Text:
[Start of Attachment]
2

The question title may need some editing, but here's the situation:

I'm in the process of writing a procedure to setup Windows PCs that will be sent to customers that buy equipment from us. As I go through this, many of these steps seem tedious ("Uncheck show window contents while dragging", "Change the background to the corporate background", etc.). I'd like to have some type of installer that takes care of setting up a system so that PCs leave our shop setup the exact same way, every time. I had thought about making a custom Windows installer, but then I would have to slipstream all of the drivers that came pre-installed on the HP or Dell computers that we use, and as the models change, I would have to keep creating new versions of the installer. My next thought was to make a software installer that programmatically changes all of those settings, but it seems that not everything can be changed programmatically (e.g. the picture used for the user's login).
[End of Attachment]
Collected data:
[Start of Attachment]
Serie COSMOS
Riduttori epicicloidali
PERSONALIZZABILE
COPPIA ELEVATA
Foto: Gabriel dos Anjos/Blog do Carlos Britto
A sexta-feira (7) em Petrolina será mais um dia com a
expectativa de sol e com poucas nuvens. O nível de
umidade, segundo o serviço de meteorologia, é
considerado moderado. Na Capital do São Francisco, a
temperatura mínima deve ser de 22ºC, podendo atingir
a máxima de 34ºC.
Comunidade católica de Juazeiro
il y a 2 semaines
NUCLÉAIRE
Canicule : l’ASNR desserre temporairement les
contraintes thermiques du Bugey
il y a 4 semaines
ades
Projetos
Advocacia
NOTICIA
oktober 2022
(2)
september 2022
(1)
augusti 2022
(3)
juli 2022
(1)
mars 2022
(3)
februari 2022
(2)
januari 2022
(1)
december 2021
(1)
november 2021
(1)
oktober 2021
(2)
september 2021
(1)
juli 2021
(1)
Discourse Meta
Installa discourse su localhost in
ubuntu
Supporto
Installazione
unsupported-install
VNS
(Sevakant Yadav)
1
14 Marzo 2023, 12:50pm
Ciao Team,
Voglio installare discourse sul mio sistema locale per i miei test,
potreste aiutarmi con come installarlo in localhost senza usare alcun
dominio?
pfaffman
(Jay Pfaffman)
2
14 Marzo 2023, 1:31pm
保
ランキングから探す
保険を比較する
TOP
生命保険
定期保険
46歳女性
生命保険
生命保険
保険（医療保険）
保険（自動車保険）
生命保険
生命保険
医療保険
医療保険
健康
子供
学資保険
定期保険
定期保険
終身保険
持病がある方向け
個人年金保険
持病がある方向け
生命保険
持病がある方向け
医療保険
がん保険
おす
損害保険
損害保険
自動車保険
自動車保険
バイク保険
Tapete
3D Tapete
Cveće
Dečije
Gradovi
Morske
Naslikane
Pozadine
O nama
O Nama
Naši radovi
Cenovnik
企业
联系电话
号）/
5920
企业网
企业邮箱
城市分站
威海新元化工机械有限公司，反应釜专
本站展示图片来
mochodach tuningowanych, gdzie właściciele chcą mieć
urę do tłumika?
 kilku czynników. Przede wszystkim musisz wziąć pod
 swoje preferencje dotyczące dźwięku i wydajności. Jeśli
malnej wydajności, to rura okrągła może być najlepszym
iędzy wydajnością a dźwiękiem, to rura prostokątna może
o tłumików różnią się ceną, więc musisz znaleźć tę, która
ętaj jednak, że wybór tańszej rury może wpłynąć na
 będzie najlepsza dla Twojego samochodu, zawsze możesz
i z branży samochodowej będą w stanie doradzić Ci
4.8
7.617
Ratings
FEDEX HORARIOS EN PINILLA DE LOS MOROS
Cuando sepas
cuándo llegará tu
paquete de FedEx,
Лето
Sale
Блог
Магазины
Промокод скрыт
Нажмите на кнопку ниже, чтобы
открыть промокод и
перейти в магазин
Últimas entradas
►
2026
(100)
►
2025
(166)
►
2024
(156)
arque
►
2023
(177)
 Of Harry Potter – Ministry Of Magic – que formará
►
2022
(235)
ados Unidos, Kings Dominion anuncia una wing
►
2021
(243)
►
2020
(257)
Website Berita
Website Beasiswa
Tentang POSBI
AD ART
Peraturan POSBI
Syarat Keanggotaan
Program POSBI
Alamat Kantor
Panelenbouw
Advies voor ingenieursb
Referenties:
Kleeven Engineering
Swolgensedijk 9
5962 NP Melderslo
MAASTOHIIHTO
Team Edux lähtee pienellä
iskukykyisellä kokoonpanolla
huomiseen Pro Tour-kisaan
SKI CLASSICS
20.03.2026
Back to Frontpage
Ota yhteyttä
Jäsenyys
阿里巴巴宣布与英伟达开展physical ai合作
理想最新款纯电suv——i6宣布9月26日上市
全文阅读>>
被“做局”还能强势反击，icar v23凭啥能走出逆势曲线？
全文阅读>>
[End of Attachment]
Work to complete:
• a. According to the question, why did the writer decide against making a custom Windows installer? Answer in one to three sentences.
• b. List every Windows setting that the question names as an example.
Nothing in the collected data is needed here.

Task solutions:
• a. A custom Windows installer would have required slipstreaming all the drivers that came pre-installed on the HP or Dell computers they use. Also, as the models changed, the writer would have had to keep creating new versions of the installer.

• b.
- Showing window contents while dragging
- The desktop background (to be changed to the corporate background)
- The picture used for the user's login